Do you consent to using advanced population data, which may include protected information, for better accuracy? (Y/N) n
Please enter the GDP (in USD) per capita for the country you would like to know the average life expectancy for: 38000
Enter adult mortality rate (per 1,000 people aged 15–60). Typical range: (40–800):  55
Enter economy status (1 for developed, 0 for not developed):  1
Enter region (choose from: Middle East, European Union, Asia, South America, Central America and Caribbean, Rest of Europe, Africa, Oceania, North America):  Middle East



Thank you for providing those details.
This model uses health, education, and economic indicators to estimate life expectancy.
It’s designed to highlight disparities and support responsible, data-informed decision-making.

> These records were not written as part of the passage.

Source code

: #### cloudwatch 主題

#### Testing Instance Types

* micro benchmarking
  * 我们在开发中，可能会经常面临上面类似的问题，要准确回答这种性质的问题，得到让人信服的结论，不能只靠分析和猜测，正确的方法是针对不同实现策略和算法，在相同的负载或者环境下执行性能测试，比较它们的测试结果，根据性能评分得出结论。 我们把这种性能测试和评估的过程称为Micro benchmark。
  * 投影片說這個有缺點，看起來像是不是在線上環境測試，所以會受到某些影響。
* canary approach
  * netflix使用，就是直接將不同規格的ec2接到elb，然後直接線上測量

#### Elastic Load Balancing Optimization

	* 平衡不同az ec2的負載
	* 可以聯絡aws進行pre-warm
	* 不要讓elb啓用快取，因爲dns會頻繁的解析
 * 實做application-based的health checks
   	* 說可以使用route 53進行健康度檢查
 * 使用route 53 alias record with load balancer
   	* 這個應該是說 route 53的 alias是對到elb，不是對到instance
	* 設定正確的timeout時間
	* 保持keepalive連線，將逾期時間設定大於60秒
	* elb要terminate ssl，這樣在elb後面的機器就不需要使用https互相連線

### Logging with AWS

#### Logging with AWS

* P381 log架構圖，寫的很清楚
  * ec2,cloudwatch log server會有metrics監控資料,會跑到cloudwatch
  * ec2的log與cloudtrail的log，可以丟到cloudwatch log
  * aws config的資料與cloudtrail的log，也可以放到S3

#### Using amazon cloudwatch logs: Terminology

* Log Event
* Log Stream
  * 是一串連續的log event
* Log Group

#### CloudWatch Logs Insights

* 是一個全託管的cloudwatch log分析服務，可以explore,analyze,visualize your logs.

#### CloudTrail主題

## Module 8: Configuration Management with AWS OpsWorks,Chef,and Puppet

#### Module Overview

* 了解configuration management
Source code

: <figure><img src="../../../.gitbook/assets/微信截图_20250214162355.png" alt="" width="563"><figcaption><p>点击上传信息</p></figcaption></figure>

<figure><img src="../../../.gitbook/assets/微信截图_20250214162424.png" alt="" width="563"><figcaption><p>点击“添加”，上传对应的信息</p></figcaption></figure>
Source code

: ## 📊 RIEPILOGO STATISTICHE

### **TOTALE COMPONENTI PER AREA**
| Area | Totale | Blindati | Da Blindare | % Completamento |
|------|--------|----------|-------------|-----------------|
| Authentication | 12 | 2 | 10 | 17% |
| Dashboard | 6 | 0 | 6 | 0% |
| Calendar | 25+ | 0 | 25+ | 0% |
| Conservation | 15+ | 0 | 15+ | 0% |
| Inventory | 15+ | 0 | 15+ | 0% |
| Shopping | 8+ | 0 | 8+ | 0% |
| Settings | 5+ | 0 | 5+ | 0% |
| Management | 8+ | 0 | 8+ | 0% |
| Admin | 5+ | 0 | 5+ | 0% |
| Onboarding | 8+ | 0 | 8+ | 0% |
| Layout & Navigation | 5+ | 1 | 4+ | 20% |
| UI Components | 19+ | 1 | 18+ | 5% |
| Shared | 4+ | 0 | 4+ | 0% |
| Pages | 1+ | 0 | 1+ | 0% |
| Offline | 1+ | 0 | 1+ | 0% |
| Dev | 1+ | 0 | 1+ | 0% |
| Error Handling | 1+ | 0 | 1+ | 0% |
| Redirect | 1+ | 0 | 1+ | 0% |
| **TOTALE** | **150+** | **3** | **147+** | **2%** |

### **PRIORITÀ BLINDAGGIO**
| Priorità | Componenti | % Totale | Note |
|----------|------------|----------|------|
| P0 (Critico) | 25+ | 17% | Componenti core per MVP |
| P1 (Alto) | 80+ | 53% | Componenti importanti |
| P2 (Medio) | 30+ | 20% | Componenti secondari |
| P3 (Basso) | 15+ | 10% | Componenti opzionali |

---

The predicted average life expectancy is: 79.99 ± 2.07 years


## Key Features at a Glance


 |Feature            | Max Model          | Min Model         | Benefit to WHO |
 |---------          |-----------         |-----------        |----------------|
 | Accuracy          | RMSE 1.18          | RMSE 2.07         | Better decision making |
 | Data Points       | 8 inputs           | 4 inputs          | Flexible privacy options |
 | Regional Analysis | Included           | Included          | Localized insights |
 | Ethical Compliance| Advanced consent   | Privacy first     | Regulatory ready |

## Why Choose Our Model?

### Our 'Sensitive Friendly Model':
* Has an RMSE 2.07 which gives a fairly accurate prediction without compromising private information
* Is built for WHO's strict privacy standards
* Can perform predictions for privacy-sensitive regions

### Our 'Max Model':
* Has an RMSE of 1.18, which is a 34% reduction from 1.80
* Optimised for policy planning
* Resource allocation
* Impact evaluation

### Both Models
* Support reproducibility
* Audience safety
* Ethical framing, with reusable validation
* Standardised thank-you message